Llegando a Rotterdam, Holanda. Era el año 2010.
Siempre tengo miedo al viajar. Es inevitable. Va en la maleta y pesa medio kilo, un espacio que bien podría utilizar para un par de medias. Rezo dos oraciones antes que el avión despegue y llevo en mi maleta cada estampita con su santo que, a lo largo de ocho años, me han entregado quienes me han echado sus bendiciones antes de irme. Me niego a guardarlas en otro sitio. Si me las dieron justo al partir, entonces es porque deben ir conmigo en el camino y no son para quedarse en casa.
Ocho años. Hace esa cantidad de tiempo hice mi primer viaje sola, en avión, fuera de Venezuela. Era un viaje corto de cuatro días y mi mamá, mi tía y mi otra tía creyeron conveniente acompañarme hasta el aeropuerto, hasta el counter y hasta la puerta de inmigración que ya no da paso para más nada que no sea la despedida. Yo, con mi actitud de súper héroe que no necesita ese séquito familiar, lo agradecí profundamente, sin decirlo. Cuando uno viaja solo por primera vez, se te apagan unos miedos y se despiertan otros que no conocías, pero luego los vas dejando en el aire mientras el avión consigue su ruta; se quedan en la pista de aterrizaje justo después de pisarla. Miedos que, con el tiempo, se vuelven lejanos.
No sabía yo que podía viajar sola y no extrañar mi casa; ese sitio seguro y siempre con café caliente. No sabía que me iba a gustar tanto como para que después no me imaginara haciendo otra cosa. Eso me tomó unos cuántos años y me ha dejado aquí, justo en el momento que estoy ahora, sin concebir otro verbo en mi vida que no sea ese, viajar.

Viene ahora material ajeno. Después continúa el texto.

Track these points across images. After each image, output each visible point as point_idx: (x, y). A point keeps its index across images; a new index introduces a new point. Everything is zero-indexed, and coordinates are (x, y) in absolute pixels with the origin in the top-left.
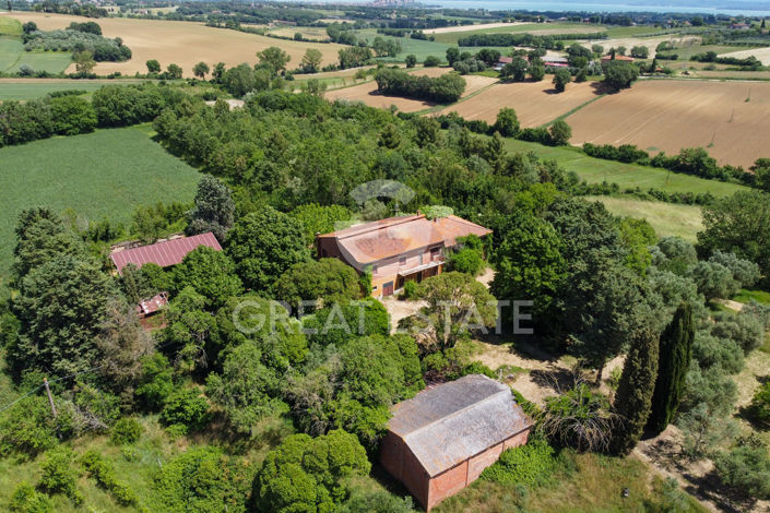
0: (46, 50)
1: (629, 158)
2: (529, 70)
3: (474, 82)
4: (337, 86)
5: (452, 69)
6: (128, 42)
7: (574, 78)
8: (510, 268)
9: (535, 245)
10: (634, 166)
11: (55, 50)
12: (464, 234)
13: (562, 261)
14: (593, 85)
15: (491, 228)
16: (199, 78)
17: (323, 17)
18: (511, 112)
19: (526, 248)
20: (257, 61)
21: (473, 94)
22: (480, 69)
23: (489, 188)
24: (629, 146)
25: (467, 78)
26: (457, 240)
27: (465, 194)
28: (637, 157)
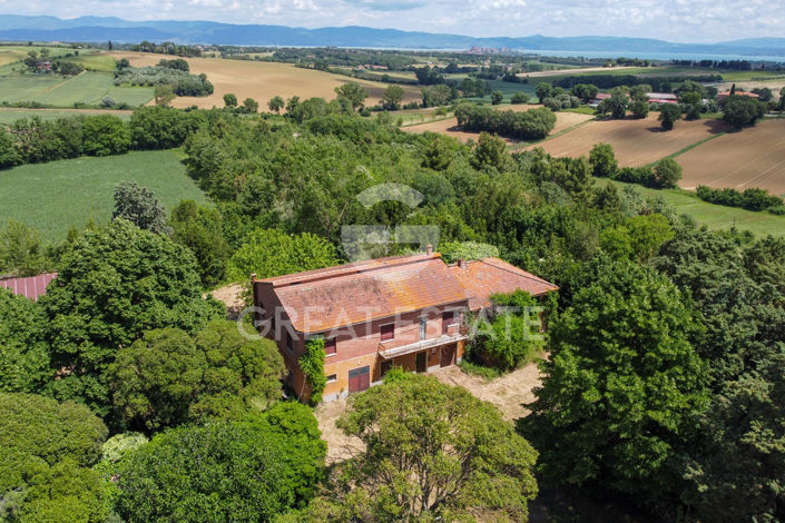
0: (133, 85)
1: (758, 205)
2: (630, 106)
3: (565, 118)
4: (414, 122)
5: (542, 106)
6: (212, 78)
7: (684, 116)
8: (574, 372)
9: (633, 323)
10: (764, 215)
11: (141, 85)
12: (507, 289)
13: (696, 363)
14: (707, 124)
15: (557, 282)
16: (274, 112)
17: (415, 62)
18: (608, 149)
19: (611, 330)
20: (335, 96)
21: (564, 131)
22: (574, 105)
23: (560, 219)
24: (757, 191)
25: (557, 114)
26: (492, 299)
27: (521, 228)
28: (768, 204)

No extraño mi casa, no extraño mi cama. Me hacen falta, eso sí, los afectos. Me he dado cuenta que no me aferro a nada material, que cada vez necesito menos, pero que al mismo tiempo crece, con pasmosa aceleración, la necesidad de tener un abrazo cerca, de un beso, de un desayuno preparado por mi mamá y su amor incondicional esperándome; del ladrido interminable de mi perro. Por eso creo que me he vuelto una viajera melancólica, porque extraño todo, incluso, hasta lo que no conozco y he aprendido a reconocer en mí misma lo mucho que puedo llorar al despedirme y lo mucho que me cuesta despegarme de ese pedacito de cariño que me entregaron.
Mi cuarto por varios días en la selva
Me asombro (y me asusta) mi facilidad de acostumbrarme a todo lo que es ajeno a mi rutina. Cinco días durmiendo en una hamaca, a orillas de un río, sin baño, sin luz, y con la selva de fondo, son suficientes para yo ver de qué manera puedo guindar una hamaca en la sala de mi casa al volver y lamentarme, a los dos segundos, de no poder hacerlo. Uno o dos días comiendo con las manos, con hojas de plátano como plato y la sal como único condimento, es lo único que necesito para estar segura que puedo sentarme en el comedor de mi casa, a repetir lo mismo, sin la hoja de plátano, pero con las manos, mientras mi tía ve la novela del mediodía.
Por mucho tiempo me sentí culpable de no extrañar lo que es mío y por esa necesidad absoluta de no estar aquí, pero siempre querer volver. Creo que lo he ido comprendiendo con el tiempo (creo) y me gusta resumirlo diciendo que tengo muchas cosas por ver y que no puedo estar tanto tiempo quieta porque el humor me cambia. A pesar de eso, sé que siempre están ahí mis ansias de regresar como para asegurarme que todo sigue allí, que está el abrazo que tanto necesito. Entonces, eso también me hace ser una viajera contradictoria, o quizá no, pero así soy.
No sé bien si esto que escribo se trata sobre viajar solos, los miedos o el desapego. Tampoco cuál sería el mejor título para vaciar estos delirios. A lo mejor intento decir algo sobre la curiosidad y la inquietud de ver mundo o simplemente es una disertación nostálgica de esas que padecemos los viajeros de vez en cuando. No sé qué es. Ustedes dirán.